(Required work): Copy down the listing below exactly. Do not include pictures.

(Dataset extract):
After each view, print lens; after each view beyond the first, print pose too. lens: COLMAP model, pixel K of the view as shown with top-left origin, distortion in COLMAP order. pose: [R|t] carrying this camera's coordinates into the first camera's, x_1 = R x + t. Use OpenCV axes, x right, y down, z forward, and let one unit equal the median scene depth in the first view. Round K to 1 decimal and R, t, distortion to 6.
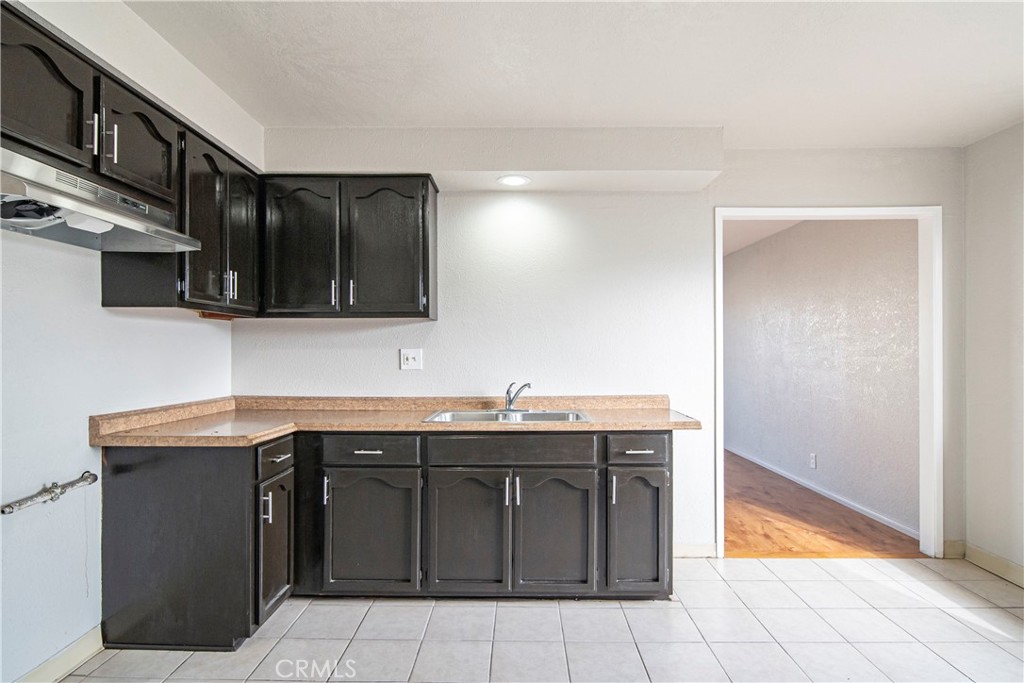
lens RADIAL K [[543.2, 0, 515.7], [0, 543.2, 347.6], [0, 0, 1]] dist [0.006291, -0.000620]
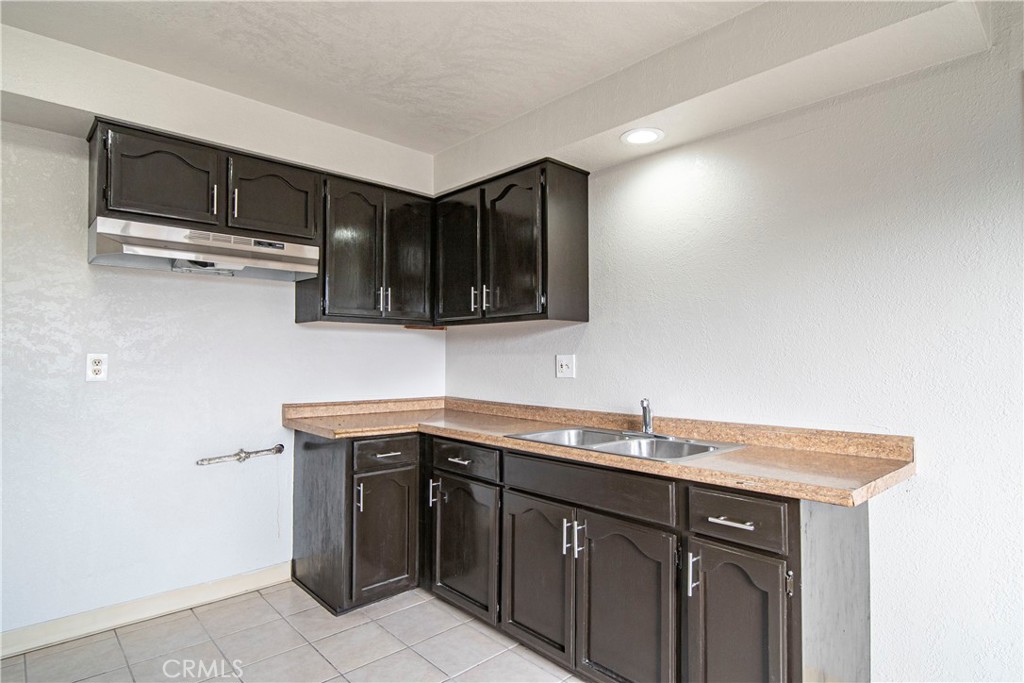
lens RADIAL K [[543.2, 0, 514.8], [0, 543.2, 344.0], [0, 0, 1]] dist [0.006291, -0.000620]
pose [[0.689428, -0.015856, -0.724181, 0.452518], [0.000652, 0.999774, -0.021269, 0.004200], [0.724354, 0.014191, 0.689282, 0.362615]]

(Written response):
After each view, print lens; after each view beyond the first, print pose too. lens: COLMAP model, pixel K of the view as shown with top-left origin, distortion in COLMAP order. pose: [R|t] carrying this camera's coordinates into the first camera's, x_1 = R x + t. Use OpenCV axes, x right, y down, z forward, and let one unit equal the median scene depth in the first view. Round K to 1 decimal and R, t, distortion to 6.
lens RADIAL K [[543.2, 0, 515.7], [0, 543.2, 347.6], [0, 0, 1]] dist [0.006291, -0.000620]
lens RADIAL K [[543.2, 0, 514.8], [0, 543.2, 344.0], [0, 0, 1]] dist [0.006291, -0.000620]
pose [[0.689428, -0.015856, -0.724181, 0.452518], [0.000652, 0.999774, -0.021269, 0.004200], [0.724354, 0.014191, 0.689282, 0.362615]]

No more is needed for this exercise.